Saturday, May 16, 2009

More On CMBS
The Wall Street Journal had an article this week on General Growth's bankruptcy filing and how it took 168 of its mall properties with in into bankruptcy. All these properties have loans that are in CMBS. This is no small issue because the article states General Growth is the largest CMBS borrower in the United States. Here are a few excerpts:
General Growth's action has rattled investors throughout the $700 billion market for securities backed by commercial mortgages, or CMBS. Investors in other deals had also figured their investment was insulated from a parent company's bankruptcy. Now they're worried that General Growth's move will set a precedent that could affect them.
For tenant in common investors this is interesting:
In past years, to get the malls' mortgages, General Growth had set up 166 "special purpose entities" whose sole purpose was to borrow money. SPEs are attractive to lenders because, according to legal experts, they are "bankruptcy remote," meaning their cash flows are dedicated to paying debt service. The lenders issued securities backed by the SPEs. Holders of securities expect the structure would ensure they'd be paid even if the parent company went bust.
This should give tenant in common investors pause:
A major issue in the bankruptcy case is General Growth's request to draw cash flow from its malls and use it at the corporate level or in other areas of the company. Such transfers of money within the corporate structure used to be routine at General Growth, as they are at other similarly structured real-estate companies. But, now that General Growth is in Chapter 11, its CMBS lenders want to enforce the malls' status as separate entities and keep the malls' extra cash flow from being siphoned away to pay other creditors, namely unsecured lenders.
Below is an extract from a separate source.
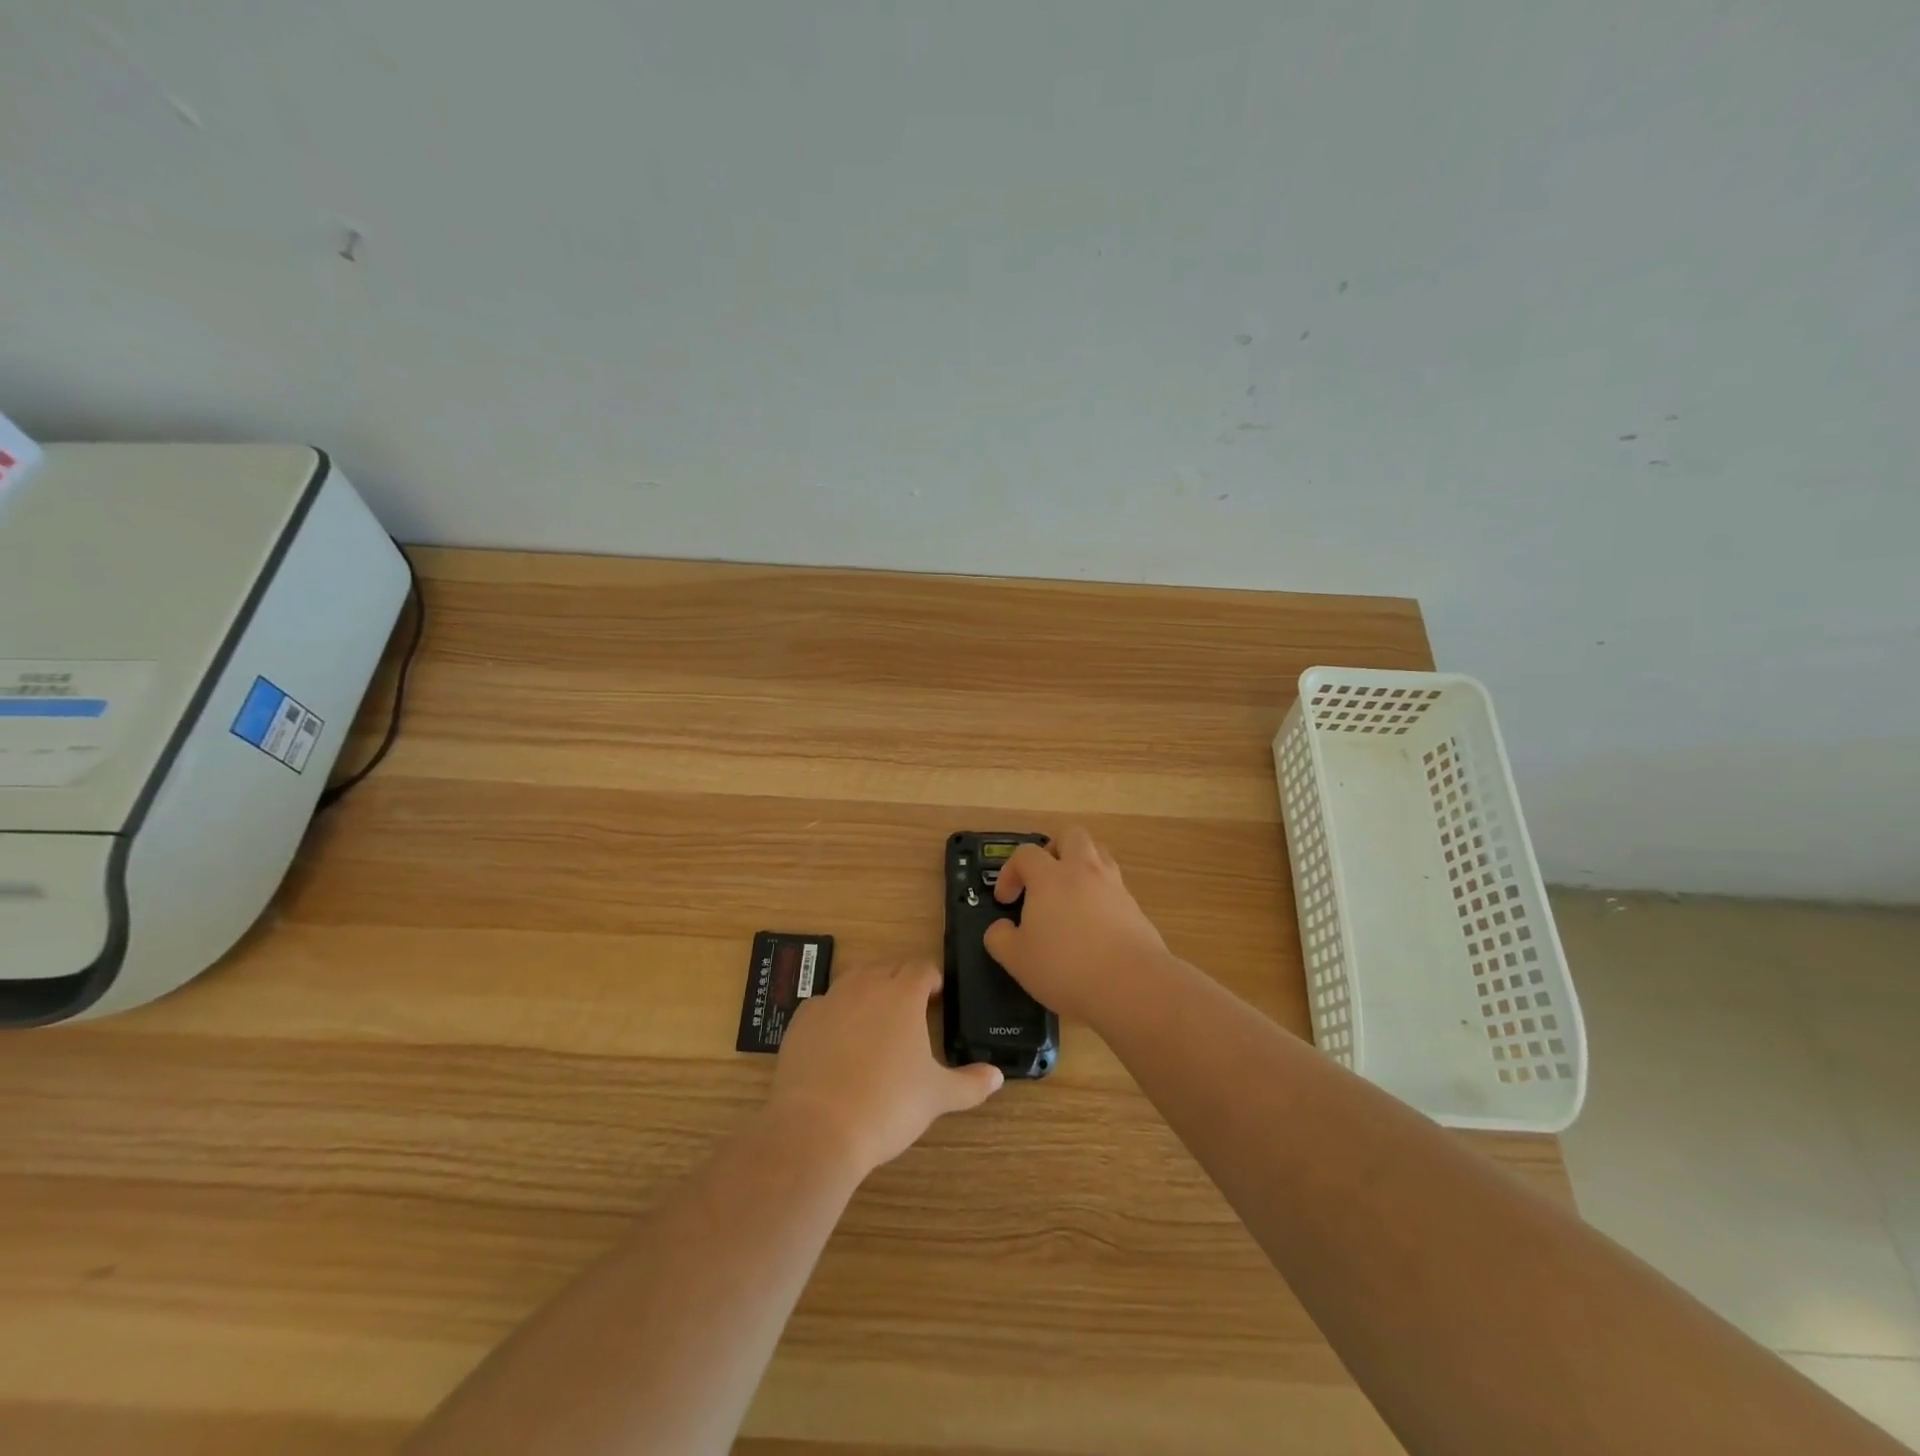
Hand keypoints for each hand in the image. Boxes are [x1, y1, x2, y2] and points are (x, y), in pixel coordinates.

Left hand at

I think DBSI, the failed tenant in common syndicator, tried this same maneuver. I don't think that General Growth is going to get away with this move, and I think it would be even harder for a TIC sponsor to try and take investor money. The Special Purpose Entities (SPEs) that the CMBS lenders required to protect them from a single investor bankruptcy (TICs had up to thirty-five investors, each that was required to form a SPE) may eventually help the TIC investors. General Growth's bankruptcy will give a good indication of what's ahead for investors in TIC deals with poorly capitalized sponsors.